Grant Yourself a Soft Landing: On Saying Goodbye

Another summer has come and gone.

How do we transition from camp back into the rest of our lives? Consider for insight a poignant moment in our story this week:

“Then God said to Moses: Avenge the people of Israel against the Midianites, and afterwards you shall be gathered to your people” (Num. 31:1-2).

R’ Isaac Abravanel asked appropriately why these closing words were relevant in this verse. What does a war of vengeance have to do with the timing of Moshe’s death? For one thing, Moshe was already told when he was going to die (Num. 27:12), so why bring it up again and why in connection to this battle charge?

Here is Abravanel’s answer:

God saw Moshe moving hastily, thinking that his time was soon approaching. So God told him that the end wasn’t coming so immediately, giving him one more job to do to stave off the end, for there is still opportunity in the day, and it’s not yet time to go home. When Moshe is ready, at the right time, he’ll return to his people.

How do you respond when an end approaches, especially the end of a journey with a people you came to love, with whom you struggled and grew and adventured through the wilderness? Ends have a way of leaving as abruptly as they came. There is often a “that’s it?” emptiness in the end, making transitions that much more unsettling.

This a parent knows too well, watching your child grow, wanting to hold onto each milestone just a little bit longer. It’s what an artist knows when she finishes her tapestry, wanting just another moment with her muse before letting go her work.

This is the feeling I get every summer when camp ends, wanting so desperately to hold onto those sacred moments of connection, of independence, of growth, of love, of true community in its purest form.

I imagine Moshe, knowing his time was running out, racing around as Abravanel suggested, frantically squeezing in every last goodbye as the clock ticked on his life. So God gives him a hidden gift, an extension on his task sheet. With one more major job to do, he can land more softly, say his goodbyes, and take the time he needs to make that transition and be ready. What a gift God gave Moshe: the gift of a soft landing from this life into the next.

Since my own days as a Ramah camper, I have found meaning in a classic Israeli song by Rami Kleinstein (and not only because of his name): “Take your time, the world will still be waiting outside,” he sang. It was aspirational at best, knowing as we all do that time is not for the taking, rather for the passing, and we try to hold it back only to find we’ve missed the moment entirely. Would that we all had the gift of a soft landing, an invitation from God to slow down and experience the transition. Some of us handle endings with that same haste we observed in Moshe, racing through the end to avoid the pain of goodbye. It seems counter-intuitive to move through it more slowly, but our lesson from parashat Mattot is precisely that: take your time, perhaps the world will be waiting outside.

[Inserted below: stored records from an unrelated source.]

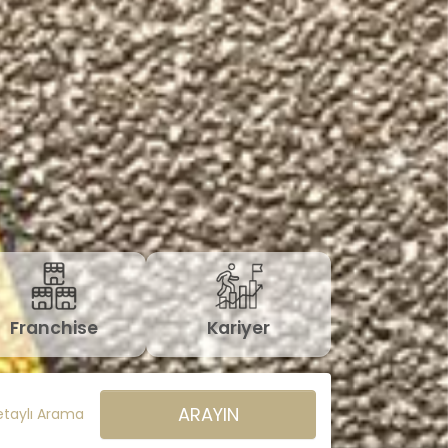
Franchise
Kariyer
ARAYIN
etaylı Arama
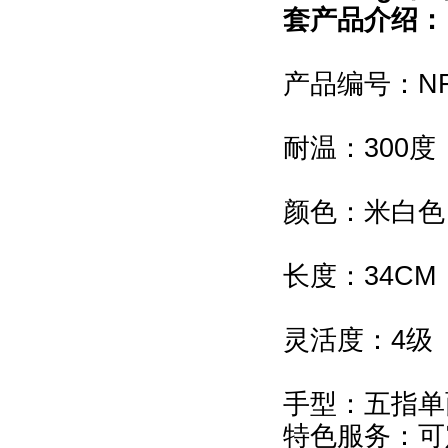
套产品介绍：
产品编号：NFR
耐温：300度
颜色：米白色
长度：34CM
灵活度：4级
手型：五指单
特色服务：可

As camp closes down today for the 2016 season, I am seeing the expressions of anxious transitions: our campers have grown this summer in visible degrees, marching independently around our campground, catching the bus each morning with confidence, expressing themselves vulnerably in their artwork and taking risks with the support of their friends – a true expression of haveirut, friendship. A ride like this summer demands a longer transition than a 4:00pm dismissal can afford.

That’s where you come in. Do for your children what God did for Moshe, granting him an extension on his experience to offer him a smoother transition. Of course I’ll suggest you join the Ramah community for our reunions during the year, and you stay in touch with our staff and campers in our schools and synagogues, in person and online. No doubt I’ll recommend you consider returning to this place in 2017. But more immediately than that, invite your children to sing a camp song they learned at your shabbat dinner table this evening. Do one thing with your child this weekend that reminds them of their time at Ramah. Give them one more task, one more memory, to help them slow down and transition more smoothly to the next thing. It will help them embrace their last experience, and move more calmly into the next.

Grant yourself a soft landing. “There is still opportunity in the day, and it’s not yet time to go home.” We miss your campers already, and we can’t wait to see them next summer!